Nun, Hamlet, wo ist Polonius?
Hamlet.
Beym Essen.
König.
Beym Essen? wo dann?
Hamlet.
Nicht wo er ißt, sondern wo er gegessen wird; eine
gewisse Versammlung von politischen Würmern ist wirklich
an ihm. Wo es aufs Schmausen ankommt, ist in der Welt nichts über
einen Wurm. Wir mästen alle Creaturen damit sie uns mästen
sollen, und für wen mästen wir uns als für Maden?

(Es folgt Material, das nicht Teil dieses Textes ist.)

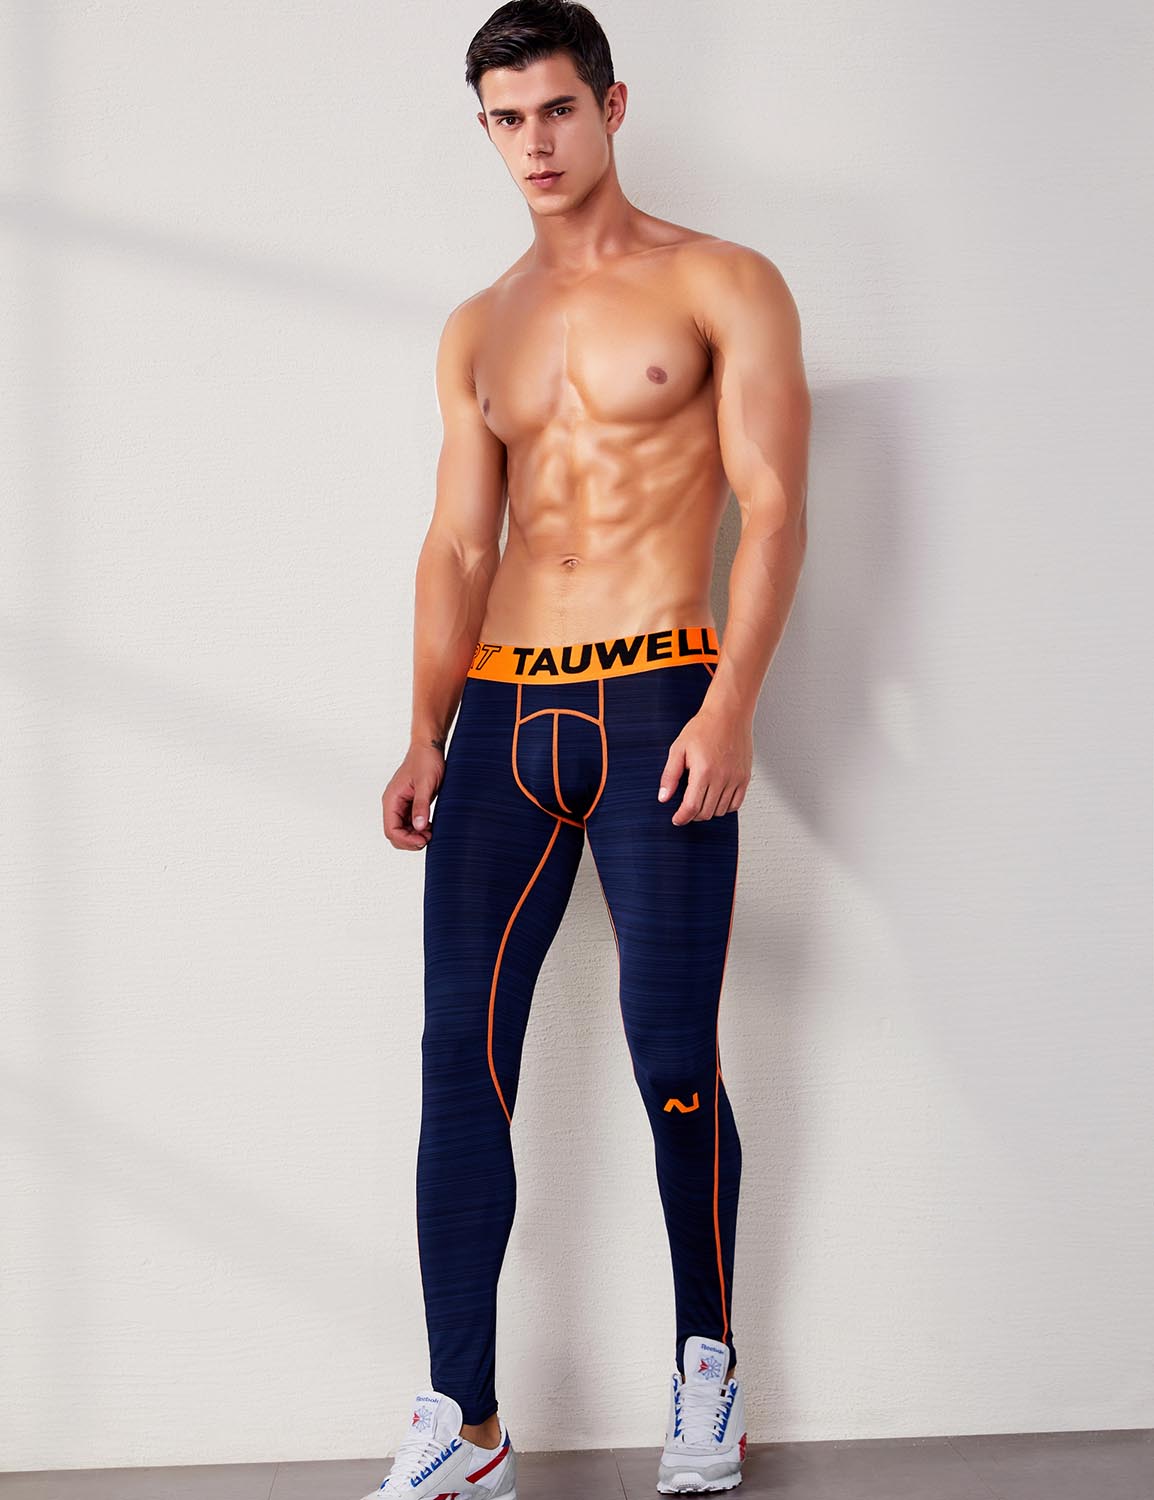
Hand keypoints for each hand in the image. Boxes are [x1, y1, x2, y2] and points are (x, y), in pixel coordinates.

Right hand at [382, 741, 444, 849]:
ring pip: (402, 829)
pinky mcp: (409, 803)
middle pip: (394, 833)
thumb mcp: (426, 784)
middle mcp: (393, 803)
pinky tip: (429, 826)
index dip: (406, 840)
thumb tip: (418, 827)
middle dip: (409, 840)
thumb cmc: (426, 760)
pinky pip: (409, 822)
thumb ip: (421, 806)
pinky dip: (418, 828)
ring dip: (414, 836)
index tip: (423, 840)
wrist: (429, 747)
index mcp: (392, 799)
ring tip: (431, 833)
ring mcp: (400, 804)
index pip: (391, 830)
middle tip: (428, 838)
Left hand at [658, 705, 751, 825]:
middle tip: (686, 809)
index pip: (692, 807)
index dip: (682, 817)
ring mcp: (735, 778)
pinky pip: (736, 804)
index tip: (677, 819)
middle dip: (693, 815)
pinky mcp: (745, 777)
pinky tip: (716, 798)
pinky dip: (724, 807)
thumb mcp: (678, 749)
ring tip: (700, 801)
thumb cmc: (703, 728)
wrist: (729, 714)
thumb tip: (663, 798)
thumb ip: (670, 775)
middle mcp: (722, 777)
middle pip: (706, 812)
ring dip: (708, 811)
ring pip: (720, 810)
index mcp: (703, 771)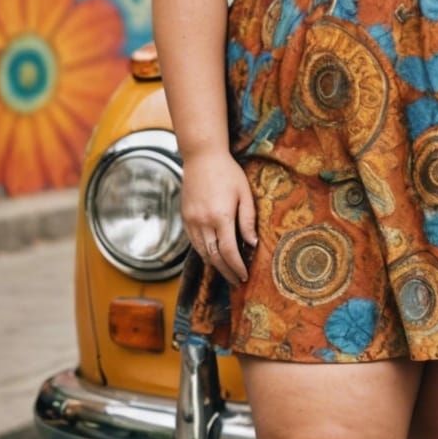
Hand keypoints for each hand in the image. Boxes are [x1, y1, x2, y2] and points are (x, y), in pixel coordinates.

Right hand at [181, 148, 255, 285]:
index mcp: (221, 217)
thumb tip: (252, 244)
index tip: (244, 277)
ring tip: (227, 273)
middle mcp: (203, 222)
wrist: (201, 157)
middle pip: (214, 257)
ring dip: (214, 265)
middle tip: (237, 281)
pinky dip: (204, 253)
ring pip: (201, 252)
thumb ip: (248, 220)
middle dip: (226, 272)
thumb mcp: (245, 194)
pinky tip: (214, 257)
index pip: (229, 251)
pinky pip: (194, 242)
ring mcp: (191, 220)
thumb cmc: (228, 173)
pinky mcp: (185, 217)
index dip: (237, 267)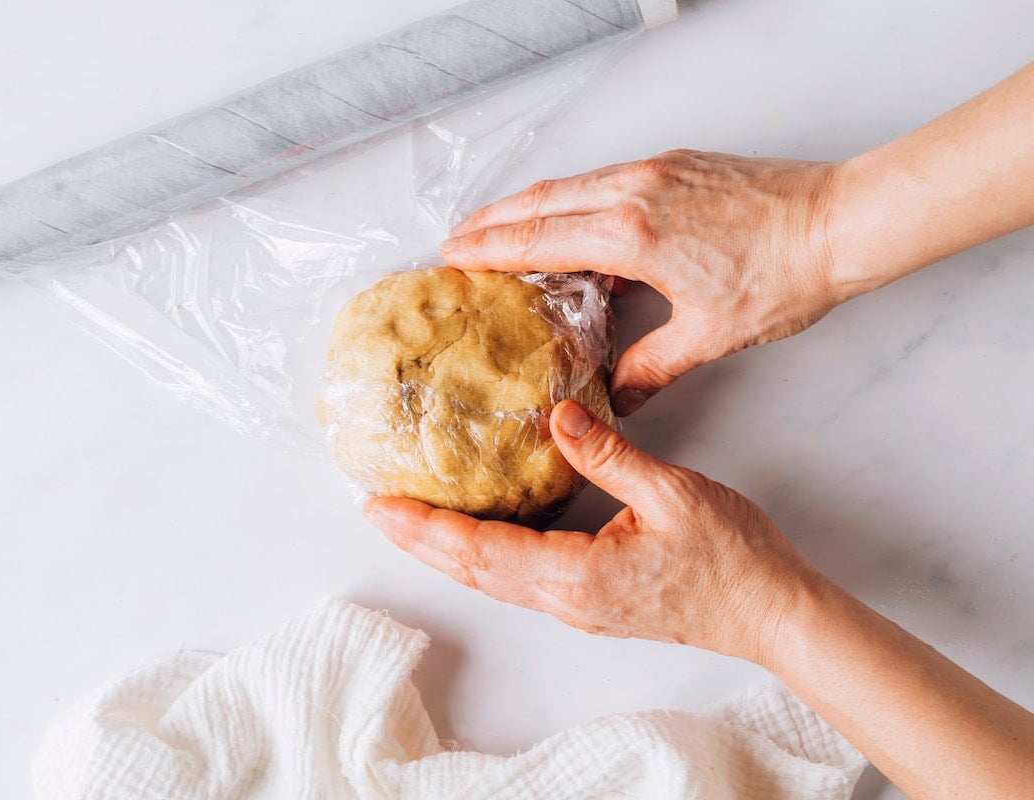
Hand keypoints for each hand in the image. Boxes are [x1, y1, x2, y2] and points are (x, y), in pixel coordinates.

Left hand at [364, 398, 818, 662]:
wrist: (772, 614)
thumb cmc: (732, 558)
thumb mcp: (673, 492)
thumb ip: (609, 454)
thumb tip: (557, 416)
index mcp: (578, 574)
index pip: (482, 550)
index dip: (428, 528)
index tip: (384, 505)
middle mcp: (566, 600)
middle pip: (474, 572)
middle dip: (421, 541)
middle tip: (375, 509)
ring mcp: (577, 607)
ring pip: (493, 581)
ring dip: (446, 552)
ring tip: (410, 521)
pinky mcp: (591, 603)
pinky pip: (518, 582)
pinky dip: (482, 557)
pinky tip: (475, 537)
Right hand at [441, 151, 845, 413]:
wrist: (842, 224)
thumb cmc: (782, 277)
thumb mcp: (709, 334)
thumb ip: (652, 366)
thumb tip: (619, 397)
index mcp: (632, 233)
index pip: (538, 238)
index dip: (489, 247)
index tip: (452, 254)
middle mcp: (634, 191)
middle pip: (541, 201)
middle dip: (493, 219)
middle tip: (458, 238)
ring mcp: (655, 171)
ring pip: (571, 184)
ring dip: (530, 206)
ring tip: (502, 228)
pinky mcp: (677, 166)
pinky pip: (606, 179)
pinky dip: (574, 199)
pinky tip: (575, 224)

Euer fetter König, und euer magrer Bettler sind nur verschiedne
Gerichte; zwey Schüsseln auf eine Tafel; das ist das Ende vom Liede.
König.
O weh! o weh!
Hamlet.
Ein Mensch, kan mit dem Wurm der einen König gegessen hat,
einen Fisch angeln, und den Fisch essen, der diesen Wurm gegessen
hat.
König.
Was willst du damit sagen?
Hamlet.
Nichts, als daß ich euch zeigen will, wie es mit einem König
so weit kommen kan, daß er eine Reise durch die Gedärme
eines Bettlers machen muß.
König.
Wo ist Polonius?
Hamlet.
Im Himmel, schikt nur hin, und laßt nach ihm fragen. Wenn
ihn euer Abgesandter dort nicht findt, so sucht ihn an dem andern
Orte selbst. Aber, im Ernst zu reden, wenn ihr ihn binnen diesem
Monat nicht findet, so werdet ihr ihn riechen, wenn ihr die Treppe
in die Galerie hinauf geht.
König.
Geht, sucht ihn dort.
Hamlet.
Er wird euch gewiß nicht davon lauffen.
König.
Hamlet, diese deine That macht zu deiner eignen Sicherheit (für
welche wir eben so sehr besorgt sind, als höchlich wir das
was du gethan hast, mißbilligen) nothwendig, daß du
in feuriger Eile nach England abgehest. Schike dich also dazu
an; das Schiff liegt fertig, der Wind ist günstig, deine
Gefährten warten, und alles kehrt sich schon nach England
hin.
Hamlet.
Nach England?
König.
Ja, Hamlet.
Hamlet.
Gut.
König.
So ist es, wenn du unsre Absichten kennnest.
Hamlet.
Ich sehe einen Cherub, der sie sieht; aber kommt, nach England!
Lebet wohl, liebe Mutter.
König.
Dein liebender Vater, Hamlet.
Hamlet.
Meine Mutter; Vater und Mutter ist Mann und Weib; Mann und Weib
ist Ein Fleisch, und also seyd ihr meine Mutter - - Kommt nach
England!
(Er geht ab.)
König.
Folgt ihm auf dem Fusse; lokt ihn mit guten Worten an Bord; keinen
Aufschub! Ich will ihn noch in dieser Nacht fort haben. Hinweg,
es ist alles schon fertig und gesegelt, was sonst zur Sache gehört;
ich bitte euch, macht hurtig - -
(Rosenkranz und Güldenstern gehen ab.)
Und, England, wenn du meine Freundschaft werth hältst, wie du in Ansehung meiner Macht thun solltest, da die Narben noch so rauh und roth aussehen, die das dänische Schwerdt dir gegraben hat: So magst du dich hüten, unsern Auftrag, der nichts geringere als den unfehlbaren Tod Hamlets zum Gegenstand hat, kaltsinnig auszuführen. Thu es England; Denn er raßt in meinem Blut wie ein zehrendes Fieber, und du must mich curieren. Bis ich weiß daß es geschehen ist, werde ich, so groß mein Glüks-Stand ist, keines frohen Augenbliks geniessen.